Showing posts with label Perspective. Show all posts
Showing posts with label Perspective. Show all posts

Wednesday, May 4, 2016

Perspective and Craftsmanship with Kindergarten and 1st Grade



This is lesson was a repeat from last year. Around the time that 1st grade is teaching 3D shapes, I teach perspective. Great time for some cross-curricular connections. I love introducing Kindergarten and 1st grade to perspective. They are totally bought in. They think drawing in 3D is the coolest.

 I teach them 3 simple steps. First you draw the shape of the front. Second, you add diagonal lines (all pointing to the same corner of the paper), and last you use twin lines (parallel) to connect the ends of the diagonal lines. 

Of course some students struggle with this, but surprisingly they keep at it, even at home. Heck, at the beginning of this school year almost all of the students I taught this to last year, had practiced all summer. Their favorite is when I show them how to use perspective when drawing a car.






After our drawings are complete, we practise craftsmanship with markers. I really push slowing down. We had a great success this year. The other thing that has to be pushed is filling in all space with color. No white. Here are some of the results. Honestly, I let some of the best ones go before taking a photo.








Saturday, January 16, 2016

Make it 3D!


I know I probably shouldn't pick favorites, but the drawing above is my favorite drawing of the week. My 2nd graders started a unit on architecture this week. When given time to draw a building of their own design in 3D, one of my second graders drew this awesome monster gas station. I told them they could draw any kind of building they wanted. What I love about this drawing is the overlapping inside of the gas pump area. We haven't covered overlapping at all. 

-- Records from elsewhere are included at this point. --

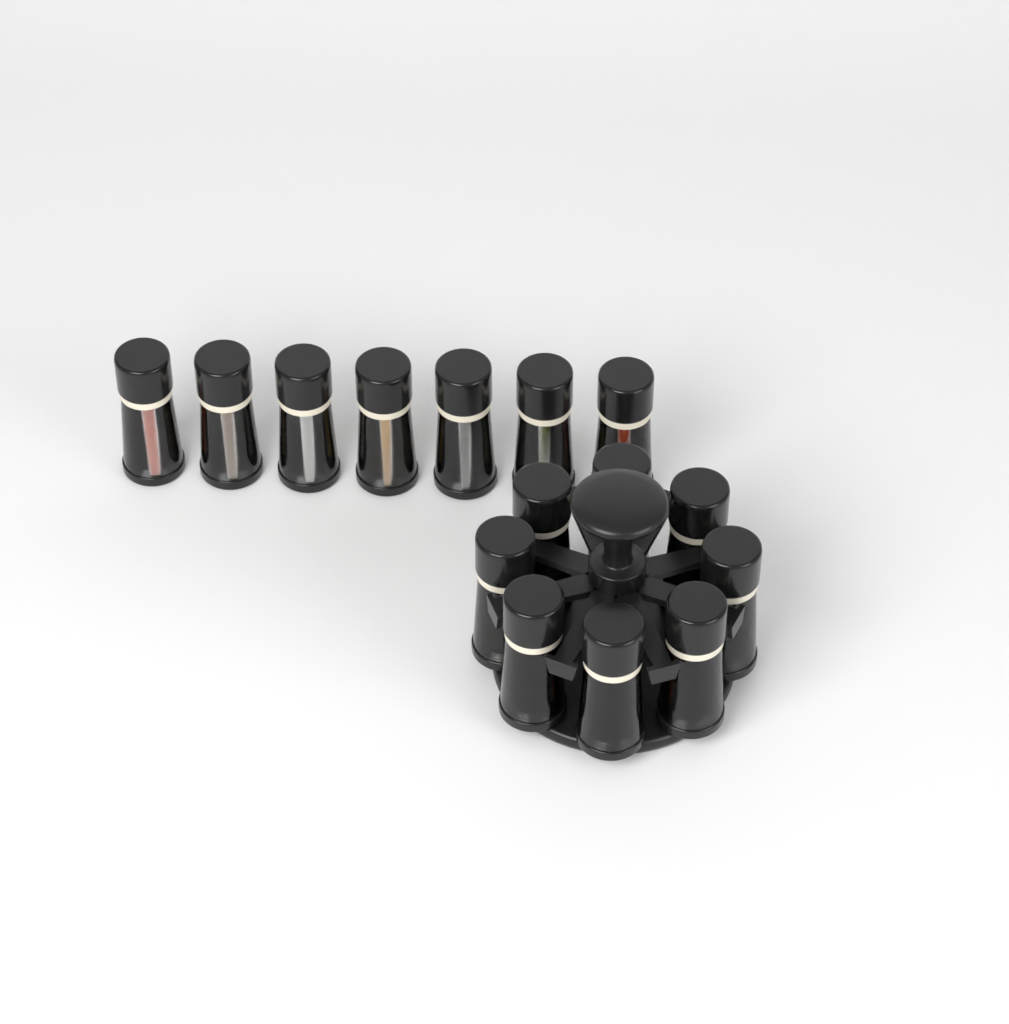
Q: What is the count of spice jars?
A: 15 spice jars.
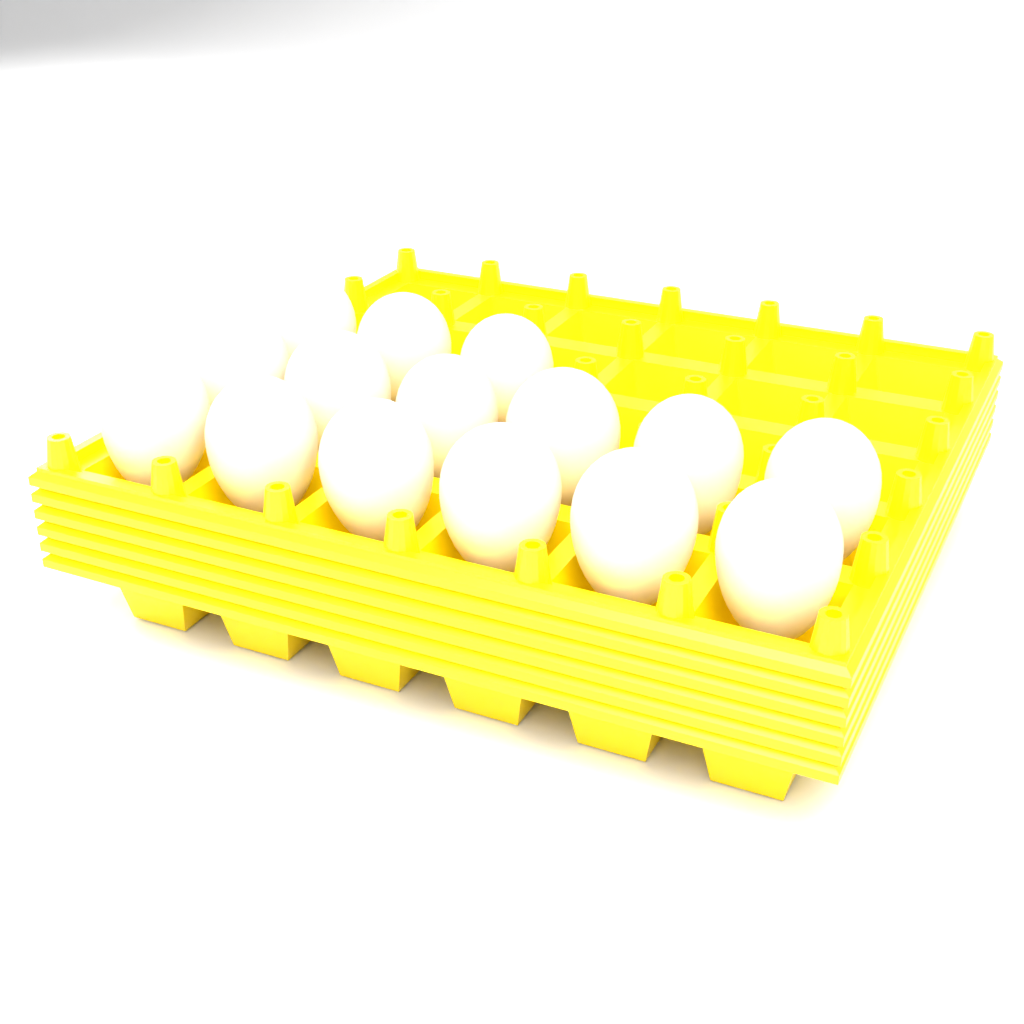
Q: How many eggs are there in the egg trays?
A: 15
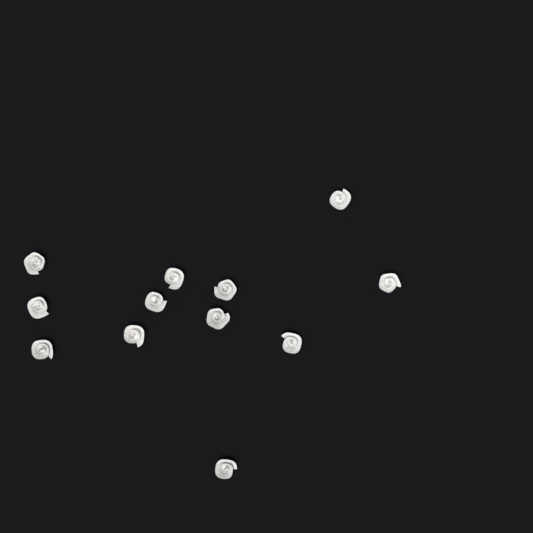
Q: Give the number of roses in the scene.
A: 12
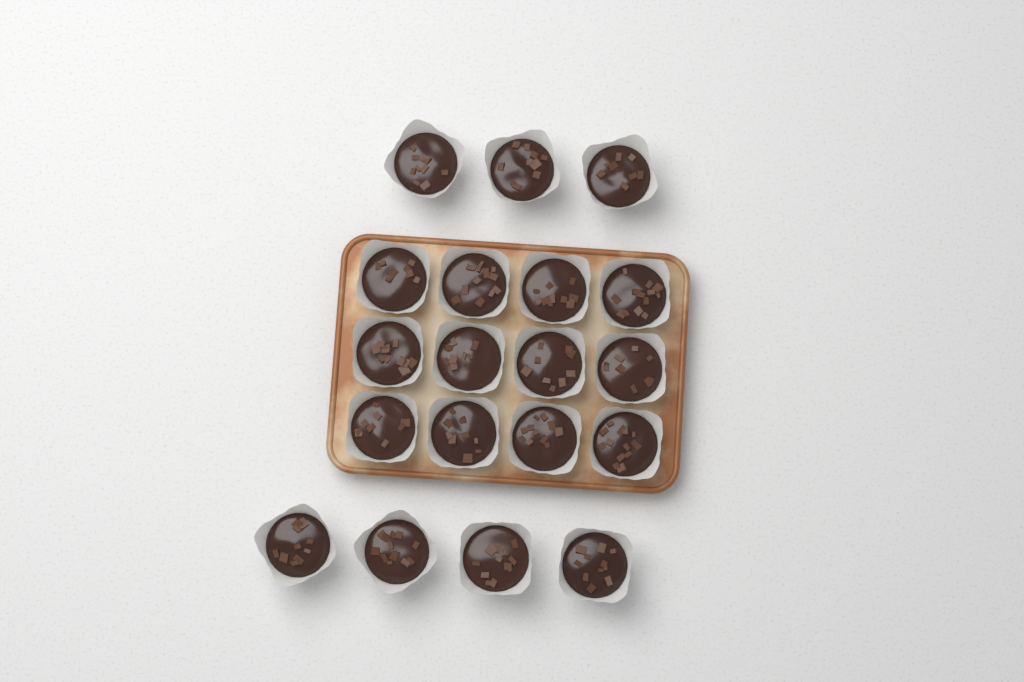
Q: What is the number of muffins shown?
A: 19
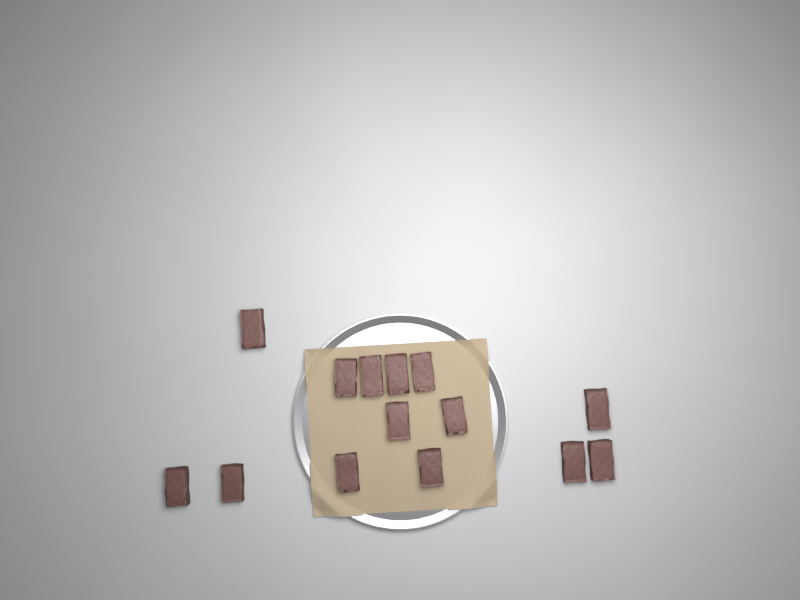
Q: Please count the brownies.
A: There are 14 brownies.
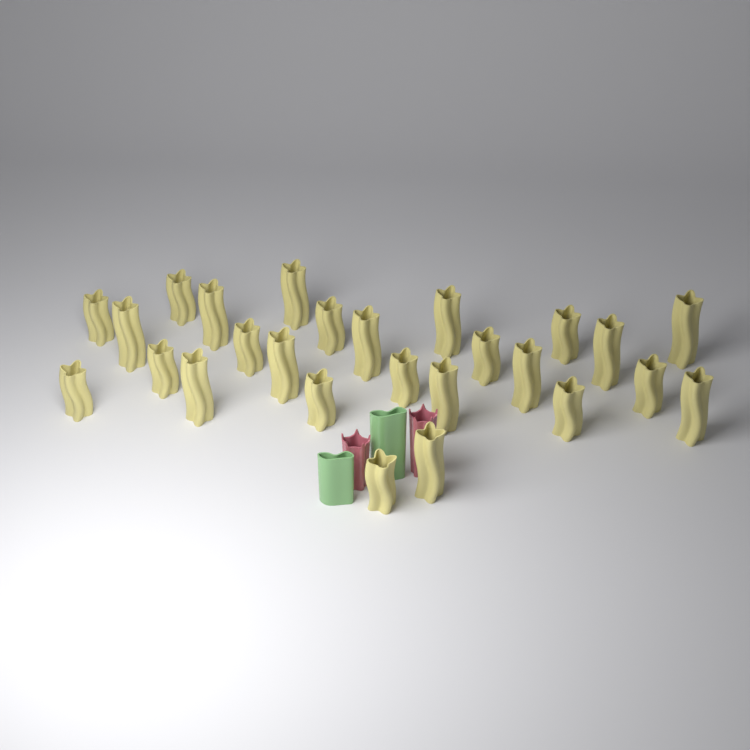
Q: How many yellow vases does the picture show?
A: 26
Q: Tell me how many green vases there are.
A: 2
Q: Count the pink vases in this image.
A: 2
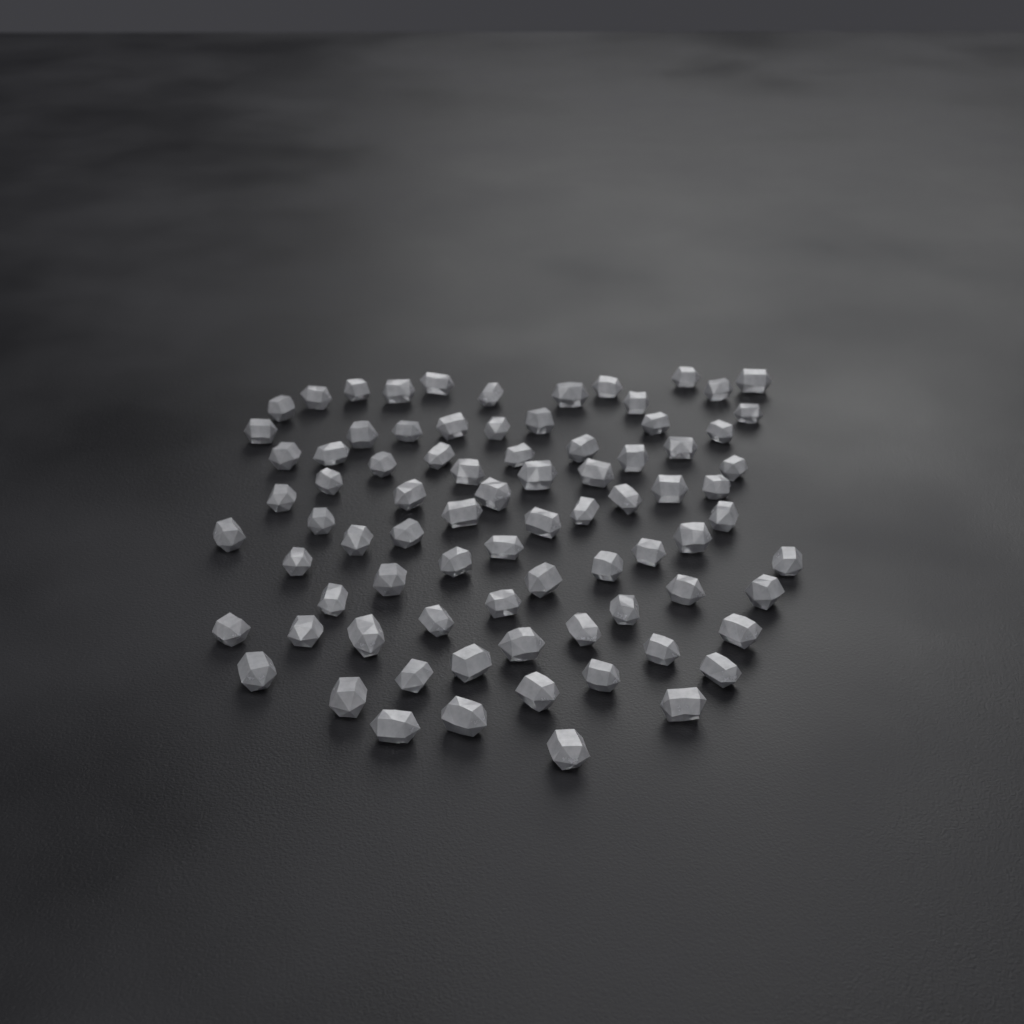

This kind of drawing started last year when I taught Kindergartners and first graders how to use diagonal lines to make shapes 3D. They loved it, and yes, we did cover height, width, and depth. What sold them was showing them how to apply this to drawing cars. They went home and practiced drawing cars all summer. Many of them came back as the 2nd grade version of a 3D drawing master. So, for my pretest, they had to draw a square, triangle, circle, and car shape in their art journals, then use diagonal lines to make their shapes 3D. Here are a couple of pretest examples.


Check out that truck. I am impressed.


After their pretest, and before their buildings, we read a bit from our digital textbooks. Our district adopted the Davis Digital art books this year, so I pulled some of the pages up on the Promethean Board. I like to turn the pages into I Spy and Matching games. We discussed what an architect is, and then the time was given to them to design their own building. Here are some more examples.